The delays cost Wysock and Leavitt more than just frustration.
Each said they worked longer in their public service jobs than what was required but feared resigning in case FedLoan decided to deny the request to forgive their combined $400,000 in loans.
And time was of the essence. Wysock and Leavitt each found exciting new jobs in their field of work in Scotland, where they’d decided to move their young family.
As the clock ticked toward departure for their new adventure, the couple said they were crestfallen they could not go together, due to Wysock's unfinished business battling FedLoan.
"When we came to find that everything they had told us from the start was not true, the emotional upheaval was horrible," Wysock said.
Judging by the online comments of other PSLF participants submitted to the Consumer Financial Protection Board, among other agencies, NBC 5 Responds found FedLoan may not be doing so well by the do-gooders enrolled.
The complaints are so prevalent that the state of Massachusetts went after the servicer, accusing it of "failures" that "harmed borrowers," causing some to lose grants and others to incur additional fees.
FedLoan admitted no wrongdoing and settled the Massachusetts suit.
In a statement to NBC 5, a FedLoan spokesperson added that the "vast majority of the allegations in the lawsuit were unsubstantiated. Any representation otherwise, including a larger number of borrowers affected, the types of loans that are impacted, or the relief available, is inconsistent with the agreement itself."
To read FedLoan Servicing’s complete statement to NBC 5 Responds, click here.
Back in Chicago, bruised from their battle with FedLoan, Wysock and Leavitt asked NBC 5 Responds to look into how FedLoans treated them, as well as other public service professionals.
Leavitt said his loans were eventually forgiven, and he received a confirmation letter after "countless" hours on the phone with the servicer over several months.
But Wysock’s case remained open, with no apparent end in sight.
NBC 5 Responds asked FedLoan Servicing about Wysock’s case, but the government contractor would not answer questions, citing privacy restrictions.

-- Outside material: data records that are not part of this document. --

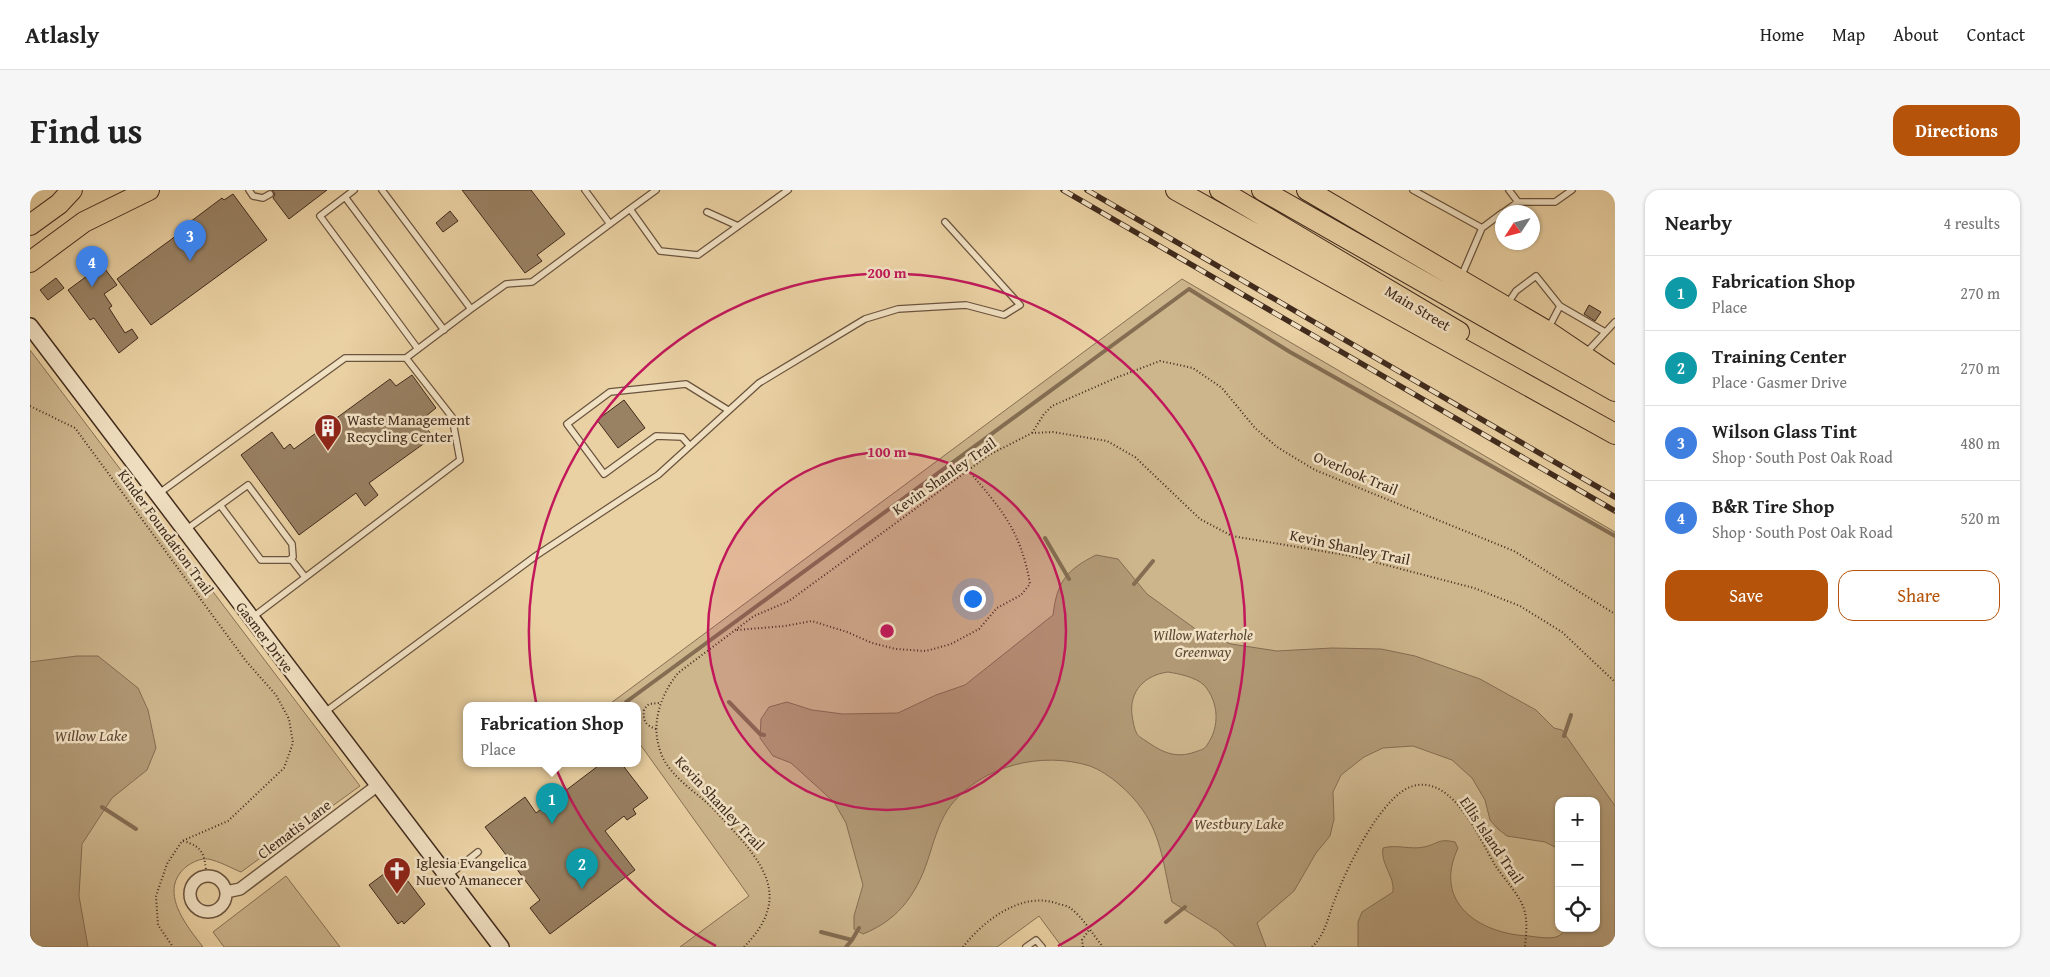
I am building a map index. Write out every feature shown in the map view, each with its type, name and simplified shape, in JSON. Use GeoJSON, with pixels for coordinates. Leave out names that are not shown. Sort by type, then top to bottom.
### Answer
{"type":"FeatureCollection","features":[{"type":"Feature","properties":{"kind":"highway"},"geometry":{"type":"LineString","coordinates":[[31,261],[84,222],[149,190]]}},
{"type":"Feature","properties":{"kind":"highway"},"geometry":{"type":"LineString","coordinates":[[1176,190],[1615,434]]}},
{"type":"Feature","properties":{"kind":"highway","name":"Main Street"},"geometry":{"type":"LineString","coordinates":[[1220,190],[1615,425]]}},
{"type":"Feature","properties":{"kind":"highway","name":"Main Street"},"geometry":{"type":"LineString","coordinates":[[1262,190],[1614,378]]}},
{"type":"Feature","properties":{"kind":"highway"},"geometry":{"type":"LineString","coordinates":[[1307,190],[1547,331],[1614,378]]}},
{"type":"Feature","properties":{"kind":"highway"},"geometry":{"type":"LineString","coordinates":[[30,225],[65,197]]}},
{"type":"Feature","properties":{"kind":"street"},"geometry":{"type":"LineString","coordinates":[[65,197],[77,190]]}},
{"type":"Feature","properties":{"kind":"street"},"geometry":{"type":"LineString","coordinates":[[84,222],[125,190]]}},
{"type":"Feature","properties":{"kind":"street","name":"Gasmer Drive"},"geometry":{"type":"LineString","coordinates":[[30,326],[501,947]]}},
{"type":"Feature","properties":{"kind":"street","name":"Clematis Lane"},"geometry":{"type":"LineString","coordinates":[[226,892],[240,889],[378,784]]}},
{"type":"Feature","properties":{"kind":"street"},"geometry":{"type":"LineString","coordinates":[[207,876],[219,880],[226,892],[226,899],[217,910],[210,912],[197,908],[192,903],[191,889],[200,878],[207,876]]}},
{"type":"Feature","properties":{"kind":"lane"},"geometry":{"type":"LineString","coordinates":[[249,190],[253,196],[263,198],[270,194]]}},
{"type":"Feature","properties":{"kind":"lane"},"geometry":{"type":"LineString","coordinates":[[354,190],[320,216],[418,348]]}},
{"type":"Feature","properties":{"kind":"lane"},"geometry":{"type":"LineString","coordinates":[[382,190],[471,309]]}},
{"type":"Feature","properties":{"kind":"lane"},"geometry":{"type":"LineString","coordinates":[[585,190],[610,224]]}},
{"type":"Feature","properties":{"kind":"lane"},"geometry":{"type":"LineString","coordinates":[[157,494],[345,358],[406,358],[506,284],[532,282],[656,190]]}},
{"type":"Feature","properties":{"kind":"lane"},"geometry":{"type":"LineString","coordinates":[[630,209],[660,251],[698,255],[738,226],[778,193],[788,190]]}},
{"type":"Feature","properties":{"kind":"lane"},"geometry":{"type":"LineString","coordinates":[[1413,190],[1482,228]]}},
{"type":"Feature","properties":{"kind":"lane"},"geometry":{"type":"LineString","coordinates":[[1509,190],[1518,202]]}},
{"type":"Feature","properties":{"kind":"lane"},"geometry":{"type":"LineString","coordinates":[[1514,205],[1518,202],[1555,202],[1572,190]]}},
{"type":"Feature","properties":{"kind":"lane"},"geometry":{"type":"LineString","coordinates":[[346,197],[444,330]]}},
{"type":"Feature","properties":{"kind":"lane"},"geometry":{"type":"LineString","coordinates":[[707,212],[738,226]]}},
{"type":"Feature","properties":{"kind":"lane"},"geometry":{"type":"LineString","coordinates":[[1459,280],[1482,228],[1495,219]]}},
{"type":"Feature","properties":{"kind":"lane"},"geometry":{"type":"LineString","coordinates":[[324,714],[537,555],[658,475],[758,383],[865,319],[898,309],[966,305],[1004,315],[1020,305],[945,222]]}},
{"type":"Feature","properties":{"kind":"lane"},"geometry":{"type":"LineString","coordinates":[[1505,307],[1516,291],[1536,276],[1560,306],[1605,332]]}},
{"type":"Feature","properties":{"kind":"lane"},"geometry":{"type":"LineString","coordinates":[[1547,331],[1560,306]]}},
{"type":"Feature","properties":{"kind":"lane"},"geometry":{"type":"LineString","coordinates":[[1584,356],[1615,322]]}},
{"type":"Feature","properties":{"kind":"lane"},"geometry":{"type":"LineString","coordinates":[[251,618],[460,460],[452,417],[406,358]]}},
{"type":"Feature","properties":{"kind":"lane"},"geometry":{"type":"LineString","coordinates":[[690,446],[682,437],[656,436],[604,474],[567,424],[610,392],[686,384],[728,410]]}},
{"type":"Feature","properties":{"kind":"lane"},"geometry":{"type":"LineString","coordinates":[[185,531],[248,485],[292,544],[291,559],[305,577]]}},
{"type":"Feature","properties":{"kind":"lane"},"geometry":{"type":"LineString","coordinates":[[220,505],[261,560],[291,559]]}},
{"type":"Feature","properties":{"kind":"lane"},"geometry":{"type":"LineString","coordinates":[[447,877],[478,852]]}},
{"type":"Feature","properties":{"kind":"lane"},"geometry":{"type":"LineString","coordinates":[[1026,947],[1036,940],[1042,947]]}},
{"type":"Feature","properties":{"kind":"path","name":"Overlook Trail"},"geometry":{"type":"LineString","coordinates":[[1032,433],[1044,414],[1052,406],[1160,360],[1193,368],[1222,388],[1255,428],[1277,447],[1314,470],[1514,551],[1615,614]]}},
{"type":"Feature","properties":{"kind":"path","name":"Kinder Foundation Trail"},"geometry":{"type":"LineString","coordinates":[[30,406],[75,428],[246,661],[276,695],[289,719],[292,743],[284,768],[228,821],[182,841]]}},
{"type":"Feature","properties":{"kind":"path","name":"Kevin Shanley Trail"},"geometry":{"type":"LineString","coordinates":[[744,947],[757,934],[766,917],[770,902],[768,880],[759,860],[735,832],[708,804],[675,775],[663,758],[656,730],[660,703],[668,685],[678,673],[754,616],[789,601],[989,455],[1032,433],[1053,432],[1107,441],[1135,457],[1200,518],[1232,536],[1351,556],[1474,588],[1520,606],[1562,632],[1615,682]]}},
{"type":"Feature","properties":{"kind":"path"},"geometry":{"type":"LineString","coordinates":[[734,630],[785,626],[812,621],[847,632],[872,643],[896,649],[926,651],[951,644],[979,629],[997,608],[1021,595],[1030,584],[1025,556],[1011,524],[968,470]]}},
{"type":"Feature","properties":{"kind":"path"},"geometry":{"type":"LineString","coordinates":[[656,730],[647,726],[643,720],[644,709],[649,704],[660,703]]}},
{"type":"Feature","properties":{"kind":"path","name":"Ellis Island Trail"},"geometry":{"type":"LineString","coordinates":[[1312,947],[1322,935],[1341,882],[1354,856],[1383,811],[1392,799],[1403,791],[1422,785],[1445,792],[1458,805],[1524,908],[1527,923],[1525,947]]}},
{"type":"Feature","properties":{"kind":"path"},"geometry":{"type":"LineString","coordinates":[[173,947],[158,925],[156,896],[167,864],[182,841],[196,845],[204,857],[207,876]]}},
{"type":"Feature","properties":{"kind":"path"},"geometry":{"type":"LineString","coordinates":[[963,947],[986,924],[1008,908],[1028,900],[1045,900],[1070,908],[1103,947]]}},
{"type":"Feature","properties":{"kind":"path"},"geometry":{"type":"LineString","coordinates":[[1083,947],[1082,940],[1089,930]]}},
{"type":"Feature","properties":{"kind":"green space","name":"Willow Waterhole Greenway"},"geometry":{"type":"Polygon","coordinates":[[[1182,279],[1615,532],[1615,947],[1062,947],[1039,916],[997,947],[680,947],[749,896],[641,746],[641,702],[612,702],[1182,279]]]}},
{"type":"Feature","properties":{"kind":"green space"},"geometry":{"type":"Polygon","coordinates":[[[30,350],[360,786],[241,872],[221,863],[203,859],[187,866],[178,875],[174,886],[177,907],[203,947],[30,947],[30,350]]]}},
{"type":"Feature","properties":{"kind":"green space"},"geometry":{"type":"Polygon","coordinates":[[[286,876],[340,947],[224,947],[213,932],[286,876]]]}},
{"type":"Feature","properties":{"kind":"water","name":"Westbury Lake"},"geometry":{"type":"Polygon","coordinates":[[[1096,555],[1118,559],[1147,594],[1201,633],[1231,644],[1277,651],[1332,648],[1381,649],[1415,656],[1480,679],[1536,710],[1554,728],[1562,730],[1615,806],[1615,947],[1358,947],[1358,922],[1362,912],[1393,892],[1383,848],[1419,848],[1445,841],[1455,842],[1458,848],[1452,867],[1451,885],[1456,899],[1465,912],[1478,922],[1511,934],[1546,938],[1553,938],[1564,932],[1600,932],[1600,797],[1555,797],[1555,847],[1545,842],[1507,836],[1490,820],[1485,800],[1472,778],[1452,760],[1413,746],[1383,748],[1364,757],[1341,775],[1333,792],[1334,819],[1330,836],[1316,853],[1294,891],[1257,923],[1266,947],[1236,947],[1217,930],[1172,902],[1158,842],[1149,820],[1137,803],[1126,790],[1105,773],[1090,766],[1053,760],[1033,761],[996,771],[964,791],[944,816],[926,866],[907,902],[898,912],[876,928],[863,934],[854,929],[854,916],[863,885],[846,823],[834,802],[791,763],[773,756],[760,738],[761,719],[769,707],[787,702],[812,710],[843,714],[898,713],[936,695],[965,685],[1053,615],[1060,585],[1077,566],[1096,555]],[[1168,672],[1152,677],[1140,686],[1133,699],[1132,706],[1133,722],[1138,735],[1158,748],[1169,753],[1181,755],[1206,747],[1216,723],[1215,707],[1209,692],[1200,682],[1168,672]]]}},
{"type":"Feature","properties":{"kind":"water","name":"Willow Lake"},"geometry":{"type":"Polygon","coordinates":[[[77,656],[98,656],[138,688],[148,710],[156,748],[147,770],[112,798],[82,844],[79,896],[88,947],[36,947],[30,935],[30,662],[77,656]]]}},
{"type":"Feature","properties":{"kind":"building"},"geometry":{"type":"Polygon","coordinates":[[[272,190],[327,190],[289,219],[273,198],[275,194],[272,190]]]}},
{"type":"Feature","properties":{"kind":"building"},"geometry":{"type":"Polygon","coordinates":[[[462,190],[531,190],[565,234],[537,255],[542,261],[525,273],[462,190]]]}},
{"type":"Feature","properties":{"kind":"building"},"geometry":{"type":"Polygon","coordinates":[[[233,194],[267,240],[151,325],[117,279],[180,233],[178,231],[222,198],[224,200],[233,194]]]}},
{"type":"Feature","properties":{"kind":"building"},"geometry":{"type":"Polygon","coordinates":[[[450,211],[458,221],[443,232],[436,223],[450,211]]]}},
{"type":"Feature","properties":{"kind":"building"},"geometry":{"type":"Polygon","coordinates":[[[102,265],[117,285],[104,294],[112,306],[109,308],[125,333],[132,329],[138,338],[119,353],[94,318],[90,320],[68,290],[102,265]]]}},
{"type":"Feature","properties":{"kind":"building"},"geometry":{"type":"Polygon","coordinates":[[[56,278],[64,288],[48,300],[40,290],[56,278]]]}},
{"type":"Feature","properties":{"kind":"building"},"geometry":{"type":"Polygon","coordinates":[[[1589,305],[1601,312],[1595,321],[1584,314],[1589,305]]]}},
{"type":"Feature","properties":{"kind":"building","name":"Waste Management Recycling Center"},"geometry":{"type":"Polygon","coordinates":[[[412,375],[436,408],[421,420],[433,437],[369,483],[378,495],[365,506],[356,493],[299,535],[241,455],[272,432],[284,449],[290,444],[294,449],[390,379],[396,386],[412,375]]]}},
{"type":"Feature","properties":{"kind":"building"},"geometry":{"type":"Polygon","coordinates":[[[624,400],[645,428],[618,448],[597,420],[624,400]]]}},
{"type":"Feature","properties":{"kind":"building"},"geometry":{"type":"Polygon","coordinates":[[[597,767],[624,767],[648,798],[633,809],[636,814],[627,820],[624,816],[605,831],[635,870],[550,934],[530,908],[540,900],[485,827],[525,797],[536,813],[597,767]]]}},
{"type":"Feature","properties":{"kind":"building","name":"Iglesia Evangelica Nuevo Amanecer"},"geometry":{"type":"Polygon","coordinates":[[[396,865],[425,904],[404,924],[402,921],[398,924],[369,885],[396,865]]]}},
{"type":"Feature","properties":{"kind":"waterway"},"geometry":{"type":"LineString","coordinates":[[626,702],[1189,289],[1290,352],[1615,536]]}},
{"type":"Feature","properties":{"kind":"waterway"},"geometry":{"type":"LineString","coordinates":[[1045,538],[1069,579]]}},
{"type":"Feature","properties":{"kind":"waterway"},"geometry":{"type":"LineString","coordinates":[[1134,584],[1153,561]]}},
{"type":"Feature","properties":{"kind":"waterway"},"geometry":{"type":"LineString","coordinates":[[729,702],[760,734],[764,735]]}},
{"type":"Feature","properties":{"kind":"waterway"},"geometry":{"type":"LineString","coordinates":[[1564,736],[1571,715]]}},
{"type":"Feature","properties":{"kind":"waterway"},"geometry":{"type":"LineString","coordinates":[[102,807],[136,829]]}},
{"type":"Feature","properties":{"kind":"waterway"},"geometry":{"type":"LineString","coordinates":[[1166,922],[1185,907]]}},
{"type":"Feature","properties":{"kind":"waterway"},"geometry":{"type":"LineString","coordinates":[[821,932],[852,940],[859,928]]}},
{"type":"Feature","properties":{"kind":"waterway"},"geometry":{"type":"LineString","coordinates":[[846,947],[852,940]]}},
{"type":"Feature","properties":{"kind":"railway"},"geometry":{"type":"LineString","coordinates":[[1063,190],[1615,511]]}},
{"type":"Feature","properties":{"kind":"railway"},"geometry":{"type":"LineString","coordinates":[[1087,190],[1615,497]]}},
{"type":"Feature","properties":{"kind":"place","name":"Wilson Glass Tint"},"geometry":{"type":"Point","coordinates":[190,261]}},
{"type":"Feature","properties":{"kind":"place","name":"B&R Tire Shop"},"geometry":{"type":"Point","coordinates":[92,287]}},
{"type":"Feature","properties":{"kind":"place","name":"Waste Management Recycling Center"},"geometry":{"type":"Point","coordinates":[328,452]}},
{"type":"Feature","properties":{"kind":"place","name":"Fabrication Shop"},"geometry":{"type":"Point","coordinates":[552,824]}},
{"type":"Feature","properties":{"kind":"place","name":"Training Center"},"geometry":{"type":"Point","coordinates":[582,889]}},
{"type":"Feature","properties":{"kind":"place","name":"Iglesia Evangelica Nuevo Amanecer"},"geometry":{"type":"Point","coordinates":[397,895]}}]}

But within a day and a half, Wysock received the green light she had been waiting for: her loan forgiveness official.
The intervention brought both financial relief and the freedom to fly to their new life together for this family. Their gratitude is still punctuated with worry for others counting on the PSLF program.
"The accountability just doesn’t exist for these servicers, and they’re managing billions of dollars," Leavitt said. "It’s unconscionable an organization responsible for managing so much money in a time of global pandemic when many health care practitioners like us working on the front lines are putting our lives at risk."

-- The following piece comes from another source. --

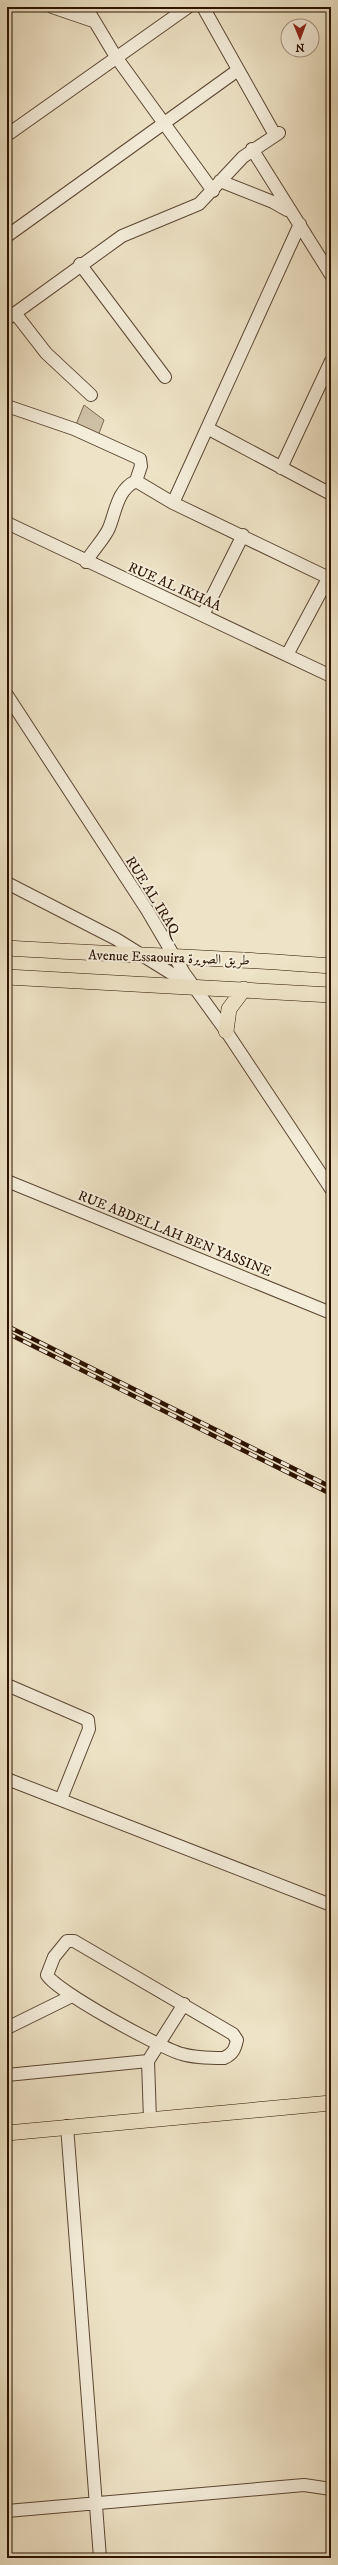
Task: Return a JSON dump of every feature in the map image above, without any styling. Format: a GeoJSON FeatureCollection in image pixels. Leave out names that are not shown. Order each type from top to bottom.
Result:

In July, FedLoan Servicing stunned the loan community when it announced it does not plan to continue its work for the Department of Education. The contractor has been behind the Public Service Loan Forgiveness program since 2009. Now, its current contract expires after Dec. 14, 2021.

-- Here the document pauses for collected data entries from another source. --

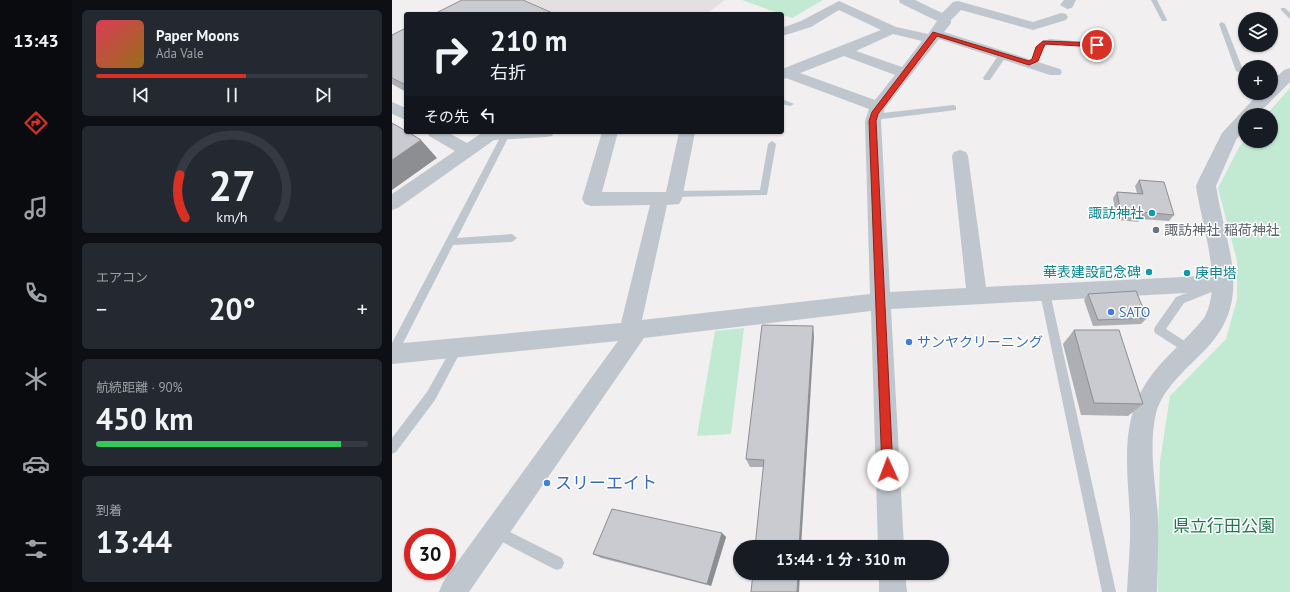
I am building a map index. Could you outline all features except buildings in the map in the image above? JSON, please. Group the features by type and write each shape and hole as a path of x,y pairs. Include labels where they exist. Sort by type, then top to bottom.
{"street":[{"path":"905,0 939,14 944,19"},
{"path":"784,31 806,24 839,4 892,30 933,36 1003,55 1056,72"},
{"path":"891,540 881,301 876,112 904,73 944,23 944,19 958,5 1033,26 1061,17"},
{"path":"784,74 844,51 892,30"},
{"path":"844,51 904,73"},
{"path":"1278,84 1290,73"},
{"path":"784,74 876,112"},
{"path":"1254,108 1261,100"},
{"path":"392,107 404,114"},
{"path":"1142,592 1144,521 1141,481 1141,440 1144,414 1152,393 1173,366 1209,330 1220,309 1222,283 1215,233 1206,186 1228,137 1238,125"},
{"path":"439,134 466,150"},
{"path":"392,204 466,150 490,135 506,134"},
{"path":"609,134 591,199 667,196"},
{"path":"453,592 634,330 667,196 686,134"},
{"path":"960,156 977,296"},
{"path":"392,354 634,330 881,301 1222,283"},
{"path":"892,580 892,592"}],"lane":[{"path":"1154,0 1164,20"},
{"path":"1283,9 1290,17"},
{"path":"1222,24 1238,66"},
{"path":"1029,63 1035,60 1043,43 1050,42 1097,45"},
{"path":"987,78 1003,55"},
{"path":"876,112 953,108"},
{"path":"392,354 506,134"},
{"path":"667,196 764,193 772,144"},
{"path":"450,242 512,238"},
{"path":"1190,350 1159,330 1180,300 1222,283"},
{"path":"1045,292 1109,592"},
{"path":"392,448 431,396 458,347"},
{"path":"496,531 557,563"}],"shaded area":[{"path":"526,0 725,0 709,12 552,12"}],"green space":[{"path":"742,0 823,0 792,18 784,15 784,12 775,12"},
{"name":"県立行田公園","path":"1290,88 1290,592 1158,592 1157,569 1160,461 1170,396 1226,339 1237,299 1237,261 1218,188 1238,148 1278,148 1278,108 1272,108"},
{"path":"744,328 731,434 697,436 715,331"}],"place":[{"name":"諏訪神社","path":"1152,213"},
{"name":"諏訪神社 稲荷神社","path":"1156,230"},
{"name":"華表建設記念碑","path":"1149,272"},
{"name":"庚申塔","path":"1187,273"},
{"name":"SATO","path":"1111,312"},
{"name":"サンヤクリーニング","path":"909,342"},
{"name":"スリーエイト","path":"547,483"}],"route":[{"path":"888,470 872,121 874,114 935,33 1029,63 1035,60 1038,56 1040,47 1043,43 1050,42 1097,45"}]}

"What made good business sense in 2009 relative to supporting our public service mission, no longer makes sense today," a statement from the contractor reads in part, adding that it will "continue to fulfill its responsibilities… for the remainder of its contract, and beyond as necessary, to ensure that borrowers experience a smooth and manageable transition."
When FedLoan made the contract announcement, Rich Cordray, chief operating officer for Federal Student Aid (FSA) with the Department of Education, sought to reassure PSLF and TEACH grant borrowers of a smooth transition.
"While PHEAA’s current contract expires in December 2021, they agreed to continue working with FSA until all borrowers have been successfully transferred to a different loan servicer," Cordray’s statement reads.
The Consumer Financial Protection Bureau said borrowers can expect notices from the Department of Education notifying of a new loan servicer. (To learn more about the process moving forward, click here.)
In the meantime, millions of borrowers have been thrown into more uncertainty about the path forward.